PLUGGING THE HOLES [Fan-wank theorizing of how to fix continuity cock-ups]
- During the early days of the colony it was "Proxima 2", but since then it's grown more confident and austere and retitled itself using Roman numerals to reflect this.
- It's such a blur that Anji starts forgetting her words.
- Anji didn't witness that one and refuses to believe any bragging Fitz may have done about it.
- It's from an alternate universe and it breaking through via the timebergs.
- Peck is so annoyed by the Doctor that he's forgetting to capitalise the first letter of his sentences.
- Anji's Freudian subconscious is telling us more than we want to know about her interest in the Doctor.
- Fitz is really desperate to escape and hoping that the Selonart water might help him out, like swimming in the Dead Sea.
- The Governer is so hopeful that it's giving him a weird stutter.
- Warner is so convinced it's not in one piece that he's using the possessive, not the contraction.

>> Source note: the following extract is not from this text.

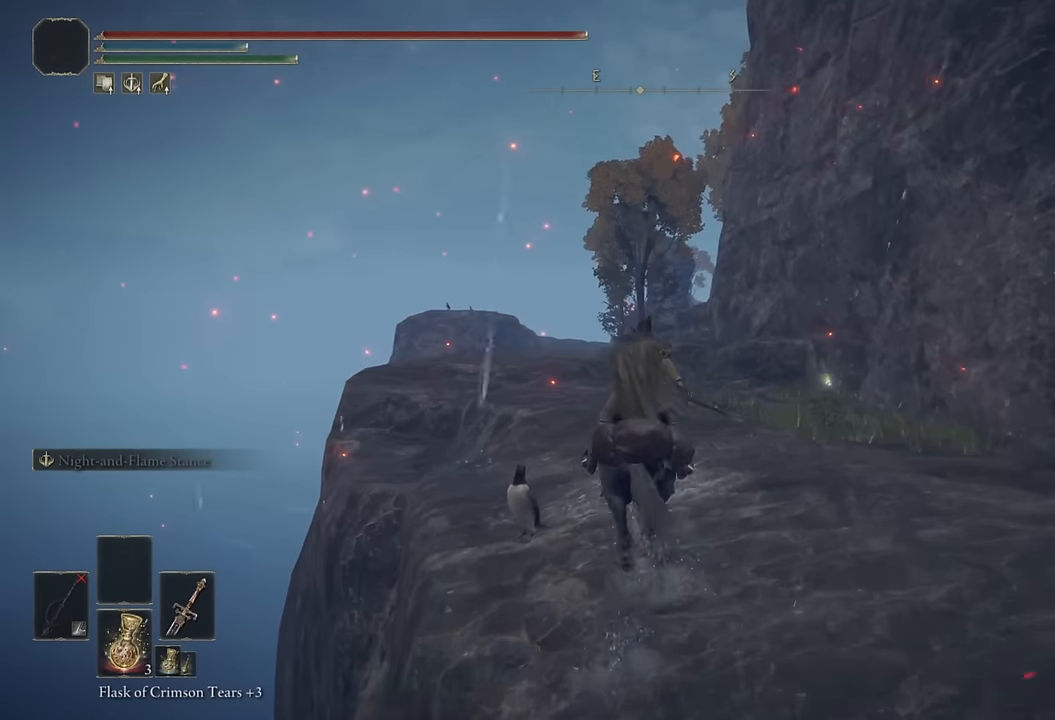
{"buttons": [], "left_stick": "up", "right_stick": "center", "events": [[17, "CIRCLE", "up"], [250, "right_stick", "down-right"], [417, "right_stick", "center"]]}
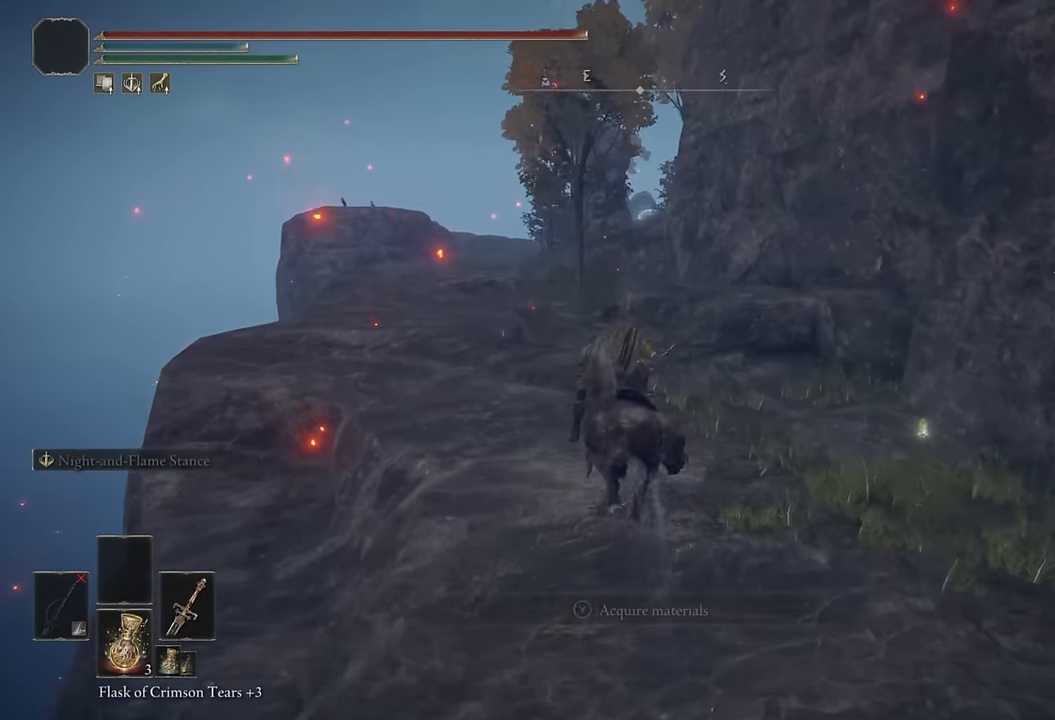
{"buttons": [], "left_stick": "up", "right_stick": "center", "events": [[17, "right_stick", "down-right"], [134, "right_stick", "center"], [250, "CIRCLE", "down"], [334, "CIRCLE", "up"]]}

He's very eccentric.
FEATURED ALIEN RACES
Pg 44 Warlocks, former colonists altered by the primeval forces on Demigest. They are almost dead, with wispy hair, skeletal bodies and dead eyes.
The Selonarts, while descendents of humans, have rapidly evolved into the original inhabitants. They have blocky heads and an affinity with water (pg 13).
Pg 64 A giant sea monster with a shark-like head and black lifeless eyes.
FEATURED LOCATIONS
Pg 3 Demigest, the future.
Pg 8 Kent, England.
Pg 9 An atmosphere craft.
London.
Pg 13 Selonart, eight months later (p118).
IN SUMMARY - Robert Smith?
The first three quarters of The Infinity Race is great. Not perfect -- the sea monster is never explained, Sabbath's disguise is so obvious that you expect the twist to be that it isn't actually him and a lot more could have been done with the idea of an alternate universe where Sabbath was public enemy number 1 -- but it rolls along nicely. There's some nice writing, a convincing setup and the title turns out to be really clever. But then the last quarter is abysmally poor. Sabbath becomes a ranting villain, there's technobabble everywhere and the whole thing slows to a crawl (although the time loop rewriting is fun). In the end, this leaves an extremely bitter taste in the mouth, which it probably doesn't fully deserve. A shame.